# Removing a pre-fab fireplace insert



## MarkinTN1 (Oct 5, 2009)

My house was built in 1991. It has a pre-fab fireplace insert that developed a leak, it has damaged the exterior and the interior ceiling.
After long family deliberations we've decided to remove the fireplace. The exterior shell of the fireplace is 16ft high, making it extremely difficult for me to work on.
My questions are:

1. How hard is it going to be for me to tear the existing fireplace stack down?

2. What will I be up against in removing the actual insert?

All comments are appreciated.


----------



## Gary in WA (Mar 11, 2009)

Collected data
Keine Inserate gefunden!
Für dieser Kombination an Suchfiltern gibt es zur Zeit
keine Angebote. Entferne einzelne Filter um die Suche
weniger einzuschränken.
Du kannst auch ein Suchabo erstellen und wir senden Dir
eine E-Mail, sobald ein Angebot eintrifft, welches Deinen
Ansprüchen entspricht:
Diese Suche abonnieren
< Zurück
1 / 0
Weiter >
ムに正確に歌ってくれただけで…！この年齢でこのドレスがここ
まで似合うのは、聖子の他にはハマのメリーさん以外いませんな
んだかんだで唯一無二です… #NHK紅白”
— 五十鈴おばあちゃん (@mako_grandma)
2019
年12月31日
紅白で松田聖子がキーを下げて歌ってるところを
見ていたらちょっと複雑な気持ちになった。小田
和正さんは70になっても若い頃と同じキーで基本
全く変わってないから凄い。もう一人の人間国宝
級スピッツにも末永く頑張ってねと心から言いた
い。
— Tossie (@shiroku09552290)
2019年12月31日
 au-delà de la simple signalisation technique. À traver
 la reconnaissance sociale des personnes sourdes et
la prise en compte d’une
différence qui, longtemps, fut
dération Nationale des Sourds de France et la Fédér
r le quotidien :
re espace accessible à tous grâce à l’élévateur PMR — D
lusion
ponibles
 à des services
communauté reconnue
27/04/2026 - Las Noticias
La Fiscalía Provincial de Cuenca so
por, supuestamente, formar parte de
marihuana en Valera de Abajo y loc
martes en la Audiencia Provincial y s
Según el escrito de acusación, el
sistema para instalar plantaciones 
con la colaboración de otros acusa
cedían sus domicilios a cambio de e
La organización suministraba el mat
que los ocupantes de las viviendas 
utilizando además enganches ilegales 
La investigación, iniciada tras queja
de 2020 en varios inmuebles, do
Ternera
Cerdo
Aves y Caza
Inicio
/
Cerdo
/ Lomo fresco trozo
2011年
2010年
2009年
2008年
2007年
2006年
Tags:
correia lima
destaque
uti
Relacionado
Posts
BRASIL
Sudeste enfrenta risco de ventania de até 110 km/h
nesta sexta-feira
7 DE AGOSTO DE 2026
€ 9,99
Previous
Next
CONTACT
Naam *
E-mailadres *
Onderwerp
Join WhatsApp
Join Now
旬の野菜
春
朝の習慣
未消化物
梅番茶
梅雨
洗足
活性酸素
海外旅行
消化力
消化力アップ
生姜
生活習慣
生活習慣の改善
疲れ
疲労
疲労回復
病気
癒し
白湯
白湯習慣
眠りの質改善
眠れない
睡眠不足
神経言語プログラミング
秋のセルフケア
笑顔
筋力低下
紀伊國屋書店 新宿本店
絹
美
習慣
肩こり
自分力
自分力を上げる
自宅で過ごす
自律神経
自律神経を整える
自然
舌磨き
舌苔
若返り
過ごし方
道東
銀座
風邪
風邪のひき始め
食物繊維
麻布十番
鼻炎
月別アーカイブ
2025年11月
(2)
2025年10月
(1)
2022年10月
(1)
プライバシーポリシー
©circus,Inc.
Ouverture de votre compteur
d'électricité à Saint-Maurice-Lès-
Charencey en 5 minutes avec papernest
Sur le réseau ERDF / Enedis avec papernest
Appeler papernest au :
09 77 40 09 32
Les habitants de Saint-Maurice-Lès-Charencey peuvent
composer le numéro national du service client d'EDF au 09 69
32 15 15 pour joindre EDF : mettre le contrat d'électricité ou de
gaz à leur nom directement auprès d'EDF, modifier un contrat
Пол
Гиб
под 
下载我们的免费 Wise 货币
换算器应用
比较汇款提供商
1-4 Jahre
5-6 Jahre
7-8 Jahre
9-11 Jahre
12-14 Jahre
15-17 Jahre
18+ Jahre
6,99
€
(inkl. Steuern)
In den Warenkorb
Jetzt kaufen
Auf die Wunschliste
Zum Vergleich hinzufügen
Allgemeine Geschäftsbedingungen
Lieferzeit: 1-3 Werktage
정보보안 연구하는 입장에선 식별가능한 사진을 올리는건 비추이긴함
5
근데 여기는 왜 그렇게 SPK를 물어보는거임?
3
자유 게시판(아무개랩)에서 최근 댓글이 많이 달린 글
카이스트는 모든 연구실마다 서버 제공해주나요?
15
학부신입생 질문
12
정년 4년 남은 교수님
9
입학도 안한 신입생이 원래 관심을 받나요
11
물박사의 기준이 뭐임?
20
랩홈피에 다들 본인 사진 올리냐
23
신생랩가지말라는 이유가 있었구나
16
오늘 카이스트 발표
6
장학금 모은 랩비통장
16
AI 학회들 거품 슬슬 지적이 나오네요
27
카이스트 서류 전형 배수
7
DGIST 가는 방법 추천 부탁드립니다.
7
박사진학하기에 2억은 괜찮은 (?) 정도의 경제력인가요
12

Explore the material –
1. Retype the stretch from "# Removing a" through "to work on." in the fireplace removal thread.
2. Extend the fireplace removal thread, picking up where it stops.

Answers for each item –
1.
# Removing a pre-fab fireplace insert



## MarkinTN1 (Oct 5, 2009)

My house was built in 1991. It has a pre-fab fireplace insert that developed a leak, it has damaged the exterior and the interior ceiling.
After long family deliberations we've decided to remove the fireplace. The exterior shell of the fireplace is 16ft high, making it extremely difficult for me to work on.

2.
Start at the top with the actual pipe, comes in 3'sections. 1/8 twist lock/unlock turn, or sheet-metal screws at joints. Pull perimeter nails at cap, remove.Remove siding, corners, ply or OSB. Remove framing above roof, patch roof. Remove brick veneer, drywall and inside framing. Then inside pipe down to stove. Unit is heavy, 300#, use a hand truck or young bucks. Remove outside siding, corners, framing OR just leave the lower half as it is on it's own concrete foundation wall and footing, a mess to lower for the new slab (which won't match). Extend the rafters over the top and add new comp. shingles. Gutter there will be a problem......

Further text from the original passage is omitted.